SUPPLIED RECORDS —
= = = = = = =

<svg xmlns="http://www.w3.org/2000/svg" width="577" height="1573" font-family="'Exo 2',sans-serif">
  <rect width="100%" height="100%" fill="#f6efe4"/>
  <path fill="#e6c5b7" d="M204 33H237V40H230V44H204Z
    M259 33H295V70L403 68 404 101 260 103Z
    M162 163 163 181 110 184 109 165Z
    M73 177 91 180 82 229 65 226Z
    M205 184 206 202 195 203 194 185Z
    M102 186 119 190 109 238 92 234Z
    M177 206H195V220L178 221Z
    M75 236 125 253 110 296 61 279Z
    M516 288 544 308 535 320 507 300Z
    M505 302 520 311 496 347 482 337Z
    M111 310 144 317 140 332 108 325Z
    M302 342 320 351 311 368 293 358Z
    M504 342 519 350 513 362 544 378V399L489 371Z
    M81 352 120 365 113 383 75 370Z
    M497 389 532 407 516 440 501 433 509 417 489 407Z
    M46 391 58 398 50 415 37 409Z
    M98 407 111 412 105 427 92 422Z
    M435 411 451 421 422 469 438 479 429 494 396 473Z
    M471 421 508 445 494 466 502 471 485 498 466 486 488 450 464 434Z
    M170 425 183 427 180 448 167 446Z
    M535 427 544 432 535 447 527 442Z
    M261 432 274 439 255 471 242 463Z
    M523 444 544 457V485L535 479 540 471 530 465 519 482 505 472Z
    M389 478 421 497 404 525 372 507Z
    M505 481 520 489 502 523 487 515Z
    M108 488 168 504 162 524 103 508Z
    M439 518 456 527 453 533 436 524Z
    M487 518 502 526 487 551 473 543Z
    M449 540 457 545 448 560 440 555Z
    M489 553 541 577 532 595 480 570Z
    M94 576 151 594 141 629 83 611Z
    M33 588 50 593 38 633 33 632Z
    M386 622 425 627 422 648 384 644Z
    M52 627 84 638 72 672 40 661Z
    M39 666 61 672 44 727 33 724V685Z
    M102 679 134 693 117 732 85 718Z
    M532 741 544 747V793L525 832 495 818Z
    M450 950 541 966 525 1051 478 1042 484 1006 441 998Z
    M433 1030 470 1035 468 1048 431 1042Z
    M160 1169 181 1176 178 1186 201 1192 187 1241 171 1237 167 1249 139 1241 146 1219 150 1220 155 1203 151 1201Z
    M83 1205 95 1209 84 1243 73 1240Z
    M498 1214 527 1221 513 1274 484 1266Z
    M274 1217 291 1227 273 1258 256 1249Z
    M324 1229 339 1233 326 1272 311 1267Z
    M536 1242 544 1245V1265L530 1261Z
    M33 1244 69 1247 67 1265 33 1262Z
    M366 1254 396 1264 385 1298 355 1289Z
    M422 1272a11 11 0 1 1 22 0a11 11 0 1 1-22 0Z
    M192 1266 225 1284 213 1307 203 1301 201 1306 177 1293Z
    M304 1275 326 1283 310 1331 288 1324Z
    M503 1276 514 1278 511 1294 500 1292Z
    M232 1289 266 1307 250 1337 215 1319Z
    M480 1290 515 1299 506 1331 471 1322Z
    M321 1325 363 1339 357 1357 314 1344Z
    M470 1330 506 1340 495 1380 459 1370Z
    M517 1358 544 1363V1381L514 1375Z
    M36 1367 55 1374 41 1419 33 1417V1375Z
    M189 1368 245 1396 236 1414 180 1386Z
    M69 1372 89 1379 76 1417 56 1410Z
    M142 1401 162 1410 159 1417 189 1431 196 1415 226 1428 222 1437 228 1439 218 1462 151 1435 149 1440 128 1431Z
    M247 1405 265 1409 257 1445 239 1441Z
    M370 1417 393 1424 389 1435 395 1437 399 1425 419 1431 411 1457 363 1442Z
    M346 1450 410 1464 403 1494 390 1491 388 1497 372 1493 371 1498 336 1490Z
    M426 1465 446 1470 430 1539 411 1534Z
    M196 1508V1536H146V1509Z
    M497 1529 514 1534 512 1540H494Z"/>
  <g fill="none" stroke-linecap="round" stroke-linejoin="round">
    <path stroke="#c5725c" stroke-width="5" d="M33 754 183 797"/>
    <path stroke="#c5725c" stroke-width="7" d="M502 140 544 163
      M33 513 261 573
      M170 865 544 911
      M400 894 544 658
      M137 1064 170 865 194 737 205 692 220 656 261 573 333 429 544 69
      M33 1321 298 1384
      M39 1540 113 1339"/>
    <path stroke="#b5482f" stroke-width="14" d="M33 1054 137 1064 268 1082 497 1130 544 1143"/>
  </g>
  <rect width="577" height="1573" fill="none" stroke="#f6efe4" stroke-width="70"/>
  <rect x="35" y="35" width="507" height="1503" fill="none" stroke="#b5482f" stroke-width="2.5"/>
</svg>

= = = = = = =

EXERCISE REQUIREMENTS — When copying the data above, keep every line exactly as written.

ANSWER TO THIS PROBLEM —
<svg xmlns="http://www.w3.org/2000/svg" width="577" height="1573" font-family="'Exo 2',sans-serif">
  <rect width="100%" height="100%" fill="#f6efe4"/>
  <path fill="#e6c5b7" d="M204 33H237V40H230V44H204Z
    M259 33H295V70L403 68 404 101 260 103Z
    M162 163 163 181 110 184 109 165Z
    M73 177 91 180 82 229 65 226Z
    M205 184 206 202 195 203 194 185Z
    M102 186 119 190 109 238 92 234Z
    M177 206H195V220L178 221Z
    M75 236 125 253 110 296 61 279Z
    M516 288 544 308 535 320 507 300Z
    M505 302 520 311 496 347 482 337Z
    M111 310 144 317 140 332 108 325Z
    M302 342 320 351 311 368 293 358Z
    M504 342 519 350 513 362 544 378V399L489 371Z
    M81 352 120 365 113 383 75 370Z
    M497 389 532 407 516 440 501 433 509 417 489 407Z
    M46 391 58 398 50 415 37 409Z
    M98 407 111 412 105 427 92 422Z
    M435 411 451 421 422 469 438 479 429 494 396 473Z
    M471 421 508 445 494 466 502 471 485 498 466 486 488 450 464 434Z
    M170 425 183 427 180 448 167 446Z
    M535 427 544 432 535 447 527 442Z
    M261 432 274 439 255 471 242 463Z
    M523 444 544 457V485L535 479 540 471 530 465 519 482 505 472Z
    M389 478 421 497 404 525 372 507Z
    M505 481 520 489 502 523 487 515Z
    M108 488 168 504 162 524 103 508Z
    M439 518 456 527 453 533 436 524Z
    M487 518 502 526 487 551 473 543Z
    M449 540 457 545 448 560 440 555Z
    M489 553 541 577 532 595 480 570Z
    M94 576 151 594 141 629 83 611Z
    M33 588 50 593 38 633 33 632Z
    M386 622 425 627 422 648 384 644Z
    M52 627 84 638 72 672 40 661Z
    M39 666 61 672 44 727 33 724V685Z
    M102 679 134 693 117 732 85 718Z
    M532 741 544 747V793L525 832 495 818Z
    M450 950 541 966 525 1051 478 1042 484 1006 441 998Z
    M433 1030 470 1035 468 1048 431 1042Z
    M160 1169 181 1176 178 1186 201 1192 187 1241 171 1237 167 1249 139 1241 146 1219 150 1220 155 1203 151 1201Z
    M83 1205 95 1209 84 1243 73 1240Z
    M498 1214 527 1221 513 1274 484 1266Z
    M274 1217 291 1227 273 1258 256 1249Z
    M324 1229 339 1233 326 1272 311 1267Z
    M536 1242 544 1245V1265L530 1261Z
    M33 1244 69 1247 67 1265 33 1262Z
    M366 1254 396 1264 385 1298 355 1289Z
    M422 1272a11 11 0 1 1 22 0a11 11 0 1 1-22 0Z
    M192 1266 225 1284 213 1307 203 1301 201 1306 177 1293Z
    M304 1275 326 1283 310 1331 288 1324Z
    M503 1276 514 1278 511 1294 500 1292Z
    M232 1289 266 1307 250 1337 215 1319Z
    M480 1290 515 1299 506 1331 471 1322Z
    M321 1325 363 1339 357 1357 314 1344Z
    M470 1330 506 1340 495 1380 459 1370Z
    M517 1358 544 1363V1381L514 1375Z
    M36 1367 55 1374 41 1419 33 1417V1375Z
    M189 1368 245 1396 236 1414 180 1386Z
    M69 1372 89 1379 76 1417 56 1410Z
    M142 1401 162 1410 159 1417 189 1431 196 1415 226 1428 222 1437 228 1439 218 1462 151 1435 149 1440 128 1431Z
    M247 1405 265 1409 257 1445 239 1441Z
    M370 1417 393 1424 389 1435 395 1437 399 1425 419 1431 411 1457 363 1442Z
    M346 1450 410 1464 403 1494 390 1491 388 1497 372 1493 371 1498 336 1490Z
    M426 1465 446 1470 430 1539 411 1534Z
    M196 1508V1536H146V1509Z
    M497 1529 514 1534 512 1540H494Z"/>
  <g fill="none" stroke-linecap="round" stroke-linejoin="round">
    <path stroke="#c5725c" stroke-width="5" d="M33 754 183 797"/>
    <path stroke="#c5725c" stroke-width="7" d="M502 140 544 163
      M33 513 261 573
      M170 865 544 911
      M400 894 544 658
      M137 1064 170 865 194 737 205 692 220 656 261 573 333 429 544 69
      M33 1321 298 1384
      M39 1540 113 1339"/>
    <path stroke="#b5482f" stroke-width="14" d="M33 1054 137 1064 268 1082 497 1130 544 1143"/>
  </g>
  <rect width="577" height="1573" fill="none" stroke="#f6efe4" stroke-width="70"/>
  <rect x="35" y="35" width="507" height="1503" fill="none" stroke="#b5482f" stroke-width="2.5"/>
</svg>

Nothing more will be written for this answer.